More broadly, the biopharmaceutical industry and its extensive supply chain have a significant economic impact on jobs and economic output across the country. Research from the Battelle Technology Partnership Practice provides estimates of this economic impact for the U.S. and for selected states.
Another aspect of the economic impact of medicines is their potential to improve productivity in the workplace through reduced absenteeism or disability leave, which benefits both individual patients and the economy as a whole. Several of the most common chronic conditions are estimated to have a combined cost to the economy of more than $1 trillion annually in lost productivity. Examples of improved productivity include:
- Rheumatoid Arthritis: Researchers at the Integrated Benefits Institute found that high cost sharing for rheumatoid arthritis medications decreased adherence and led to increased incidence and longer duration of short-term disability leave.

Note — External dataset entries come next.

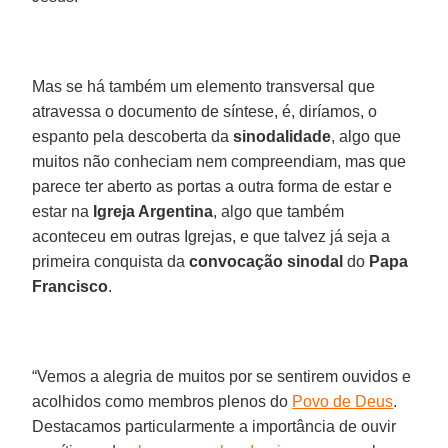
Mas se há também um elemento transversal que
atravessa o documento de síntese, é, diríamos, o
espanto pela descoberta da
sinodalidade
, algo que
muitos não conheciam nem compreendiam, mas que
parece ter aberto as portas a outra forma de estar e
estar na
Igreja Argentina
, algo que também
aconteceu em outras Igrejas, e que talvez já seja a
primeira conquista da
convocação sinodal
do
Papa
Francisco
.
“Vemos a alegria de muitos por se sentirem ouvidos e
acolhidos como membros plenos do
Povo de Deus
.
Destacamos particularmente a importância de ouvir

Researchers estimated that when workers with arthritis take their medication as directed, their lost productivity drops by 26 percent.
- Chronic Conditions: Research shows that workers diagnosed with diabetes, hypertension, dyslipidemia, asthma or chronic obstructive pulmonary disease who are adherent to prescribed medicines were absent up to seven fewer days from work and used five fewer days of short-term disability compared with non-adherent workers.